Another complaint is that kids don't like (and won't eat) some of the foods served.  Even before the law was fully implemented, one school official noted​:

Nothing is achieved when money is spent on food that children won’t even be able to consume and nothing is more disheartening . . . than to see perfectly good and perfectly untouched food thrown into the trash.

​And, yet another complaint is the rising cost of school lunch, which encourages kids and parents to future substitute away from the government-subsidized meals.  

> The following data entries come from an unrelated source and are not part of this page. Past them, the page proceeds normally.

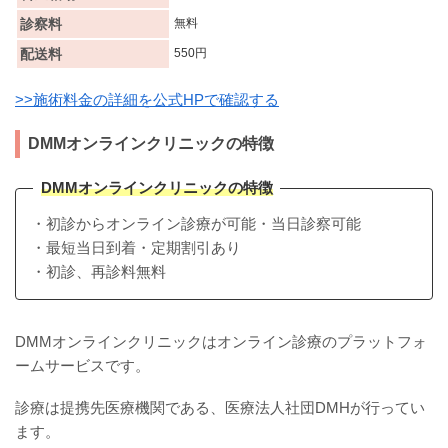
診察料
無料
配送料
550円
>>施術料金の詳細を公式HPで確認する
DMMオンラインクリニックの特徴
DMMオンラインクリニックの特徴
・初診からオンライン診療が可能・当日診察可能
・最短当日到着・定期割引あり
・初診、再診料無料
DMMオンラインクリニックはオンライン診療のプラットフォ
ームサービスです。
診療は提携先医療機関である、医療法人社団DMHが行ってい
ます。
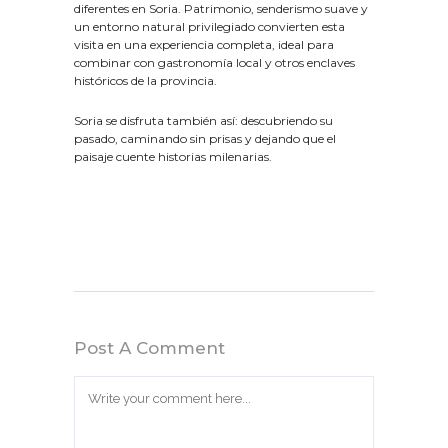
diferentes en Soria. Patrimonio, senderismo suave y
un entorno natural privilegiado convierten esta
visita en una experiencia completa, ideal para
combinar con gastronomía local y otros enclaves
históricos de la provincia.
Soria se disfruta también así: descubriendo su
pasado, caminando sin prisas y dejando que el
paisaje cuente historias milenarias.
Post A Comment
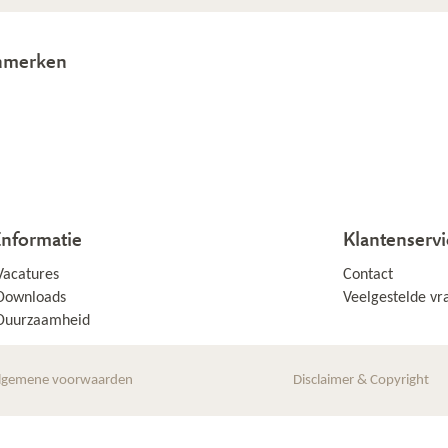
nmerken
Informatie
Klantenservi
Vacatures
Contact
Downloads
Veelgestelde vr
Duurzaamheid
lgemene voorwaarden
Disclaimer & Copyright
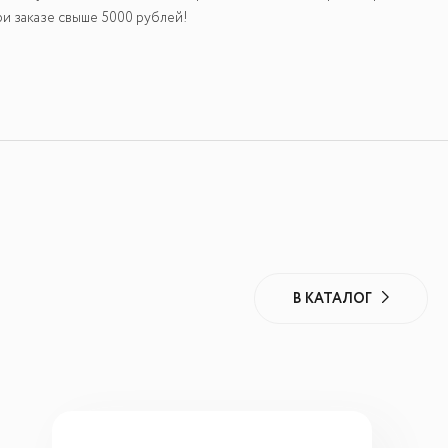
и заказе свыше 5000 рублей!
В КАТАЛОГ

As I put it in my forthcoming book, The Food Police​, the school lunch program is trying to do to much:

So, we have a mess - a convoluted mix of policies that try to get enough calories in the bellies of poor kids so they’re not starving at night while simultaneously trying to get the richer kids who can have anything they want at home to eat a few more carrots at school.

    ​and (footnote omitted):

My point isn’t that parents and local school boards shouldn’t think about how to improve their children’s health. My question is who is in the best position to make this determination? It’s easy for someone in Washington to enact mandates without any knowledge of the location-specific costs and trade-offs. As a USDA report put it, “Policymakers face hard choices because the children served by NSLP have diverse nutritional needs, making a single policy for all difficult to craft.”